I was going to blog about the troop withdrawl bill and the Democrat’s proposal for the largest tax hike in American history. I find both subjects profoundly depressing: One will get us killed, the other one will get us broke. And the Dems will pass both with, as they say in Spanish, bombo y platillo, which literally translated is drums and cymbals, or in Monty Python’s words, “with much rejoicing”.
That will be the soundtrack of their grab for power, the echoes of which the Caliphate Islam will no doubt replay for propagandistic purposes. The same Caliphate Islam that denies its followers the pleasures of music.
I had outlined the post but before I finished it I was thinking of going to a lecture at the University discussing Presidential legacies and possibly using something from that lecture. However, even when the person giving the lecture is not a Bush hater, I know that the audience will be filled with people who actively despise the President.
They live in hate.
Their hate feeds their complacency which feeds their hate.
This afternoon I decided I’d pass, both on the lecture and on the post (I would have been at the lecture right now). I’m saving my energy for Saturday.

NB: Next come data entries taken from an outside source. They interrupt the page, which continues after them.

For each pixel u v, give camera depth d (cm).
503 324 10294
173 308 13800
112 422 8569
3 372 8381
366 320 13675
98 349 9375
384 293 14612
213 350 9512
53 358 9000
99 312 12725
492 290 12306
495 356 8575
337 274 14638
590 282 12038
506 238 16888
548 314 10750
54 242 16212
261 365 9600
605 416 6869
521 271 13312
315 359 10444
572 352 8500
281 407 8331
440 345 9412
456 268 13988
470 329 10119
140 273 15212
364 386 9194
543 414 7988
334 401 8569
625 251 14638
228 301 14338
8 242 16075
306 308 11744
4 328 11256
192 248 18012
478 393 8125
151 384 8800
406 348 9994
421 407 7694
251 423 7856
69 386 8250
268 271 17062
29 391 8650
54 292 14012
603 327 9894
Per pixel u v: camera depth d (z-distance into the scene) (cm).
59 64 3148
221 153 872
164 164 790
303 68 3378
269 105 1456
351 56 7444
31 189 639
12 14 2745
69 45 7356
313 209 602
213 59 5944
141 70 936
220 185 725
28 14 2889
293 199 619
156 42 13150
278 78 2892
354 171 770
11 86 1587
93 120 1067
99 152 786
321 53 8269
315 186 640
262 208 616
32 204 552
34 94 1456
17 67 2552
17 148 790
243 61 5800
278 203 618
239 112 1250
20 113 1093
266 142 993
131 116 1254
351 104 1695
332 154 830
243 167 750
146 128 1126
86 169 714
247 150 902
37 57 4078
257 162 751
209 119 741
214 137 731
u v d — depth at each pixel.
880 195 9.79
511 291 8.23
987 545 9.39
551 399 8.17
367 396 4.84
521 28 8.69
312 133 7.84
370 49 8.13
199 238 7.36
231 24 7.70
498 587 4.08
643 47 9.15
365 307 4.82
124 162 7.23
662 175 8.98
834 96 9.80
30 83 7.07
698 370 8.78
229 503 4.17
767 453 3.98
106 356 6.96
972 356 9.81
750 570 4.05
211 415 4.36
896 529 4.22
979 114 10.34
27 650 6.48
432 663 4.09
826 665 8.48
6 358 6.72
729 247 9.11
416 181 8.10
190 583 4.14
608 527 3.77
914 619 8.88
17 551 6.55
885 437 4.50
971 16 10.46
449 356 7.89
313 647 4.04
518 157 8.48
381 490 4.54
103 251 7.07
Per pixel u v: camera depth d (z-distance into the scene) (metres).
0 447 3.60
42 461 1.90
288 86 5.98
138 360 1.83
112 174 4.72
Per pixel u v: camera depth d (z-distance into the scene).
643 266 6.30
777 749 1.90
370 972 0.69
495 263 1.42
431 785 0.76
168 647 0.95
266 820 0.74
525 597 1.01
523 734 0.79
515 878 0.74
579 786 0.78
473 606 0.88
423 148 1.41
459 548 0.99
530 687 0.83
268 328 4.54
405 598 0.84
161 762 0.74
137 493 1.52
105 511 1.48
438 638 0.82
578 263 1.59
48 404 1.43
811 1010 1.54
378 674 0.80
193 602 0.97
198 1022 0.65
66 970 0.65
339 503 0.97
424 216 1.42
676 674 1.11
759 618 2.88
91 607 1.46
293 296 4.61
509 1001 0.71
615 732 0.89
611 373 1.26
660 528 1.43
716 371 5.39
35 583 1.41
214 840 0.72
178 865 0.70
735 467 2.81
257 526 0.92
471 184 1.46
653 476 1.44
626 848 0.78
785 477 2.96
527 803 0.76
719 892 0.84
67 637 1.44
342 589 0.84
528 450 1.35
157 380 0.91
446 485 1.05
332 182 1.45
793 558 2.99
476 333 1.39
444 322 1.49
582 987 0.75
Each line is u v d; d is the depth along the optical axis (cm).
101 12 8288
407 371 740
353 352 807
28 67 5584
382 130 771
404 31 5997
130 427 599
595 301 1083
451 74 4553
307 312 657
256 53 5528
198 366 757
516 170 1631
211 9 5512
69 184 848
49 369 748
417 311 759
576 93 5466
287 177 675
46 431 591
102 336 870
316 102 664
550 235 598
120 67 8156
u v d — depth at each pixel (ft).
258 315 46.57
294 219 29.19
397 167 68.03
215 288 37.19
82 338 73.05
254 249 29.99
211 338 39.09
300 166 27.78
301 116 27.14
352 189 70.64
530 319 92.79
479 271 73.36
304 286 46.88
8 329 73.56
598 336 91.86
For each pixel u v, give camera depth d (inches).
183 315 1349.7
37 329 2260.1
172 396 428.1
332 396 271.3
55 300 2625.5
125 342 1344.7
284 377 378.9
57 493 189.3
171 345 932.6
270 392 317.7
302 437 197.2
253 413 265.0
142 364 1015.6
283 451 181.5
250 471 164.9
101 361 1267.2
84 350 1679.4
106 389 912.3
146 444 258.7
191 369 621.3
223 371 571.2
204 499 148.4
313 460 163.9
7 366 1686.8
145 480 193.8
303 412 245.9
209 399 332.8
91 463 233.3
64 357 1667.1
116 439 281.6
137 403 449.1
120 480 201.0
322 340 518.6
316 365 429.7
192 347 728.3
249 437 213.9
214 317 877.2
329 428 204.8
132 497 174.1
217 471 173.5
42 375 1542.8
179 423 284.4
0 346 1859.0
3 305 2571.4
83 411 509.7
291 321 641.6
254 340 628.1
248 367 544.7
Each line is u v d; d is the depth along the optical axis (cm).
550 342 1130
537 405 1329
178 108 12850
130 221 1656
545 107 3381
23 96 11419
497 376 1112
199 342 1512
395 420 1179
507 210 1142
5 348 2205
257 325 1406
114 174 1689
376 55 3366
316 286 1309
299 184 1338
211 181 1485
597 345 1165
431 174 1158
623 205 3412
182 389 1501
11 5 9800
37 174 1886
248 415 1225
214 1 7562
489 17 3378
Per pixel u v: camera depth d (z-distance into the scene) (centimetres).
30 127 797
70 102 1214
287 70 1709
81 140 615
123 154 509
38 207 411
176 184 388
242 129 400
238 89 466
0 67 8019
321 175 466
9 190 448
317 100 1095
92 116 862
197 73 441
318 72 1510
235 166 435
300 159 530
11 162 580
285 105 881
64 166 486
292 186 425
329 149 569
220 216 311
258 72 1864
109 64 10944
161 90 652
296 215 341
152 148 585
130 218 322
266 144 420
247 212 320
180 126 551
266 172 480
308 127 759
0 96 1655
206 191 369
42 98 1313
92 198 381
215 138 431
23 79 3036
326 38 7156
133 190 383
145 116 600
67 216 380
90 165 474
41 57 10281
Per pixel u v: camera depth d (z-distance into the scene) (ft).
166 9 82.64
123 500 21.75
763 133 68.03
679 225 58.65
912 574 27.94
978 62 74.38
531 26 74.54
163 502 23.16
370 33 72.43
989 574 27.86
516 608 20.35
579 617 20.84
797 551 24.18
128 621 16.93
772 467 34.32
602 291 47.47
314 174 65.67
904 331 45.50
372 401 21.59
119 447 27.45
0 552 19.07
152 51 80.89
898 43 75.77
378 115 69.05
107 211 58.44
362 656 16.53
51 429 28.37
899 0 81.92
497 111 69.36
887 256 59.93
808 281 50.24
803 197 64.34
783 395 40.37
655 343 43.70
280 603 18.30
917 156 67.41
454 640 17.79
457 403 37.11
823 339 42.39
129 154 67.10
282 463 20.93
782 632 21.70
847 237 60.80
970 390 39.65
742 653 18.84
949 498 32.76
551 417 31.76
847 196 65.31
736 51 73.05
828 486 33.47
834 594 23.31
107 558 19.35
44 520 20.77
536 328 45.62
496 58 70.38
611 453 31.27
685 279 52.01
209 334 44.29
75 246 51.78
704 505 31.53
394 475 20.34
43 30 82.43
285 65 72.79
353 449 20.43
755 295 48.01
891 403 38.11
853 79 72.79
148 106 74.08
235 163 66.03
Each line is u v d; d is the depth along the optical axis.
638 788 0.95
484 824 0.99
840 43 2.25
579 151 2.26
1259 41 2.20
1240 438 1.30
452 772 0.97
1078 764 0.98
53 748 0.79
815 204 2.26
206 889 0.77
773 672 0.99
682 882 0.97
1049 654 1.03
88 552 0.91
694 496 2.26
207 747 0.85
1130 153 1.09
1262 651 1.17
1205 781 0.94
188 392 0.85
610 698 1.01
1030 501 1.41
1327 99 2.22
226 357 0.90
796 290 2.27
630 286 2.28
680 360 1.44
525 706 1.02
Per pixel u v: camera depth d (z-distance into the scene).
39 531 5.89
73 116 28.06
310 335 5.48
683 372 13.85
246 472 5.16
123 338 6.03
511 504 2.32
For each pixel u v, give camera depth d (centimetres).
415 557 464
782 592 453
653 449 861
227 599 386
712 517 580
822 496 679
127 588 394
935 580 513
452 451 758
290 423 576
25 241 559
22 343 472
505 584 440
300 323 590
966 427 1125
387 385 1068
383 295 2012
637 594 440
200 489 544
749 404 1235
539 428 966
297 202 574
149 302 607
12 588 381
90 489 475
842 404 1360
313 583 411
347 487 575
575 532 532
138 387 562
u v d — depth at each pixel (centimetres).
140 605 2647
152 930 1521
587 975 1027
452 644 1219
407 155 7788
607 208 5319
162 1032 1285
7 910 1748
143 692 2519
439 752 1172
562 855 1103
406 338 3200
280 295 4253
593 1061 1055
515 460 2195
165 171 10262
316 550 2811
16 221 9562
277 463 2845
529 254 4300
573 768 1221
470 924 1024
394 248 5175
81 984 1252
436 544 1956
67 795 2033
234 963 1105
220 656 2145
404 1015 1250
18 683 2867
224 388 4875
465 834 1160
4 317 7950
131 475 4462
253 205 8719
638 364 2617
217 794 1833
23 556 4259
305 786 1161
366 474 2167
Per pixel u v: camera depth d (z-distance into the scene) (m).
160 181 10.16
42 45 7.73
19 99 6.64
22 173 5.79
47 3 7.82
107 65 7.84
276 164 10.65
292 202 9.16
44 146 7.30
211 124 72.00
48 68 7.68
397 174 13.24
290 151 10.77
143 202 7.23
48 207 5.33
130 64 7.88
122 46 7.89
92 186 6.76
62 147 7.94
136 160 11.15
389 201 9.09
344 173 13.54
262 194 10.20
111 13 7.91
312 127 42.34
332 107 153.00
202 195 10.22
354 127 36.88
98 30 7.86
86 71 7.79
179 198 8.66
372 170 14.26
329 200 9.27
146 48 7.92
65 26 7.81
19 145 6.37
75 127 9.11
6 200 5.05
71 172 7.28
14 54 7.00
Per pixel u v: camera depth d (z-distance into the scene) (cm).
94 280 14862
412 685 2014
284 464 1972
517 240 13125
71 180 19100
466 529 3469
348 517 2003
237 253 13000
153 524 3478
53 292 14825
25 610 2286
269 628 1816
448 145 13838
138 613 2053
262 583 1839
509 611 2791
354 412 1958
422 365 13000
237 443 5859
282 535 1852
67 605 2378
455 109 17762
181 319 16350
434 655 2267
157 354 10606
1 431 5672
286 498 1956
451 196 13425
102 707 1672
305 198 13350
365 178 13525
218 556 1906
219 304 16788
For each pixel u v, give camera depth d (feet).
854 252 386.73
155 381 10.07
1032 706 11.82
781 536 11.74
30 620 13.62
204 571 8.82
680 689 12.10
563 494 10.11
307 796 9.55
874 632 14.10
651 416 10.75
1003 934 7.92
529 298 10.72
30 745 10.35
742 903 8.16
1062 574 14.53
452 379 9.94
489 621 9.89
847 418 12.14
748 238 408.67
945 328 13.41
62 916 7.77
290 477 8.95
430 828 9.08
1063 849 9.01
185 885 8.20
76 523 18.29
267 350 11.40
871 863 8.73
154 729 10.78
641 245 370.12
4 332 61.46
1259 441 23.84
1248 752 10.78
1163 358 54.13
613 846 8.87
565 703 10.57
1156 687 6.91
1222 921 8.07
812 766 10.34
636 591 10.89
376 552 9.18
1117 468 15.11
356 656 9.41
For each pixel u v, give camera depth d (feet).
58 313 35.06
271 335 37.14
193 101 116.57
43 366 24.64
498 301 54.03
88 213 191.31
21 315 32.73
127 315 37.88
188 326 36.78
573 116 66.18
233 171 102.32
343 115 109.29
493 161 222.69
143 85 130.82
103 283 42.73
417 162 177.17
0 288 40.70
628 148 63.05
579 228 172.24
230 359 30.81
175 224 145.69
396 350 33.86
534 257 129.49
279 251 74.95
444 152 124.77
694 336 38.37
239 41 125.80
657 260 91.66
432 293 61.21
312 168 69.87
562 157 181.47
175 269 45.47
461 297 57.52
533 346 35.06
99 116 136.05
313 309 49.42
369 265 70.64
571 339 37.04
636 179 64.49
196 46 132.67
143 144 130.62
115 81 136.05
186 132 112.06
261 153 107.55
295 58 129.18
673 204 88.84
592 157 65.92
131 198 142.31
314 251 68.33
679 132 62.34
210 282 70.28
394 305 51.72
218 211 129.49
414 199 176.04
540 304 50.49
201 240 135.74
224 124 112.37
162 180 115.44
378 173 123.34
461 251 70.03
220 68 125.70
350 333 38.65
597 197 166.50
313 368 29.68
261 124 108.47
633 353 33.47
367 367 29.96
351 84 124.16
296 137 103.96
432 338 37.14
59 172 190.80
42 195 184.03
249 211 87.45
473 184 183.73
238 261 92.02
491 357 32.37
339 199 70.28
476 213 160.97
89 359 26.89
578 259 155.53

So after going through my email I was visiting other blogs, and found that Hot Air has a video promoting Amazing Grace. I had posted about my experience with the hymn, but never got around posting about the movie. The movie is beautiful. My only misgiving is that only the first stanza of the hymn is played in the movie, when the others are more meaningful:
T’was Grace that taught
my heart to fear.
And Grace, my fears relieved.
How precious did that Grace appear
the hour I first believed.
Through many dangers, toils and snares
we have already come.
T’was Grace that brought us safe thus far
and Grace will lead us home.
The Lord has promised good to me
His word my hope secures.
He will my shield and portion be
as long as life endures.
When we’ve been here ten thousand years
bright shining as the sun.
We’ve no less days to sing God’s praise
then when we’ve first begun.
It’s been a day for songs.
Today’s class on Beowulf started with Janis Joplin: The professor started the lecture by playing a CD of Janis Joplin’s Ball and Chain
Back when Janice was singing the blues I wasn’t even in college yet, and I’ve been blessed with a happy life so I’ve never felt the kind of pain that compelled her to tear out her heart while saying,
Hon’, tell me why love is like
Just like a ball
Just like a ball
Oh daddy, daddy, daddy, daddy, daddy, daddy, daddy, daddy
And a chain.
But the lecture was interesting, in that the destructive force of Grendel is awakened by the song of the world.
Is the destructive force of our time awakened by the songs of our world? The songs of Grace, the songs of joy, the songs of love, the songs of heartbreak, all the songs we are free to create, and sing, and buy, and play – the songs that the evil in men’s hearts will try to stifle?
One can’t help but wonder.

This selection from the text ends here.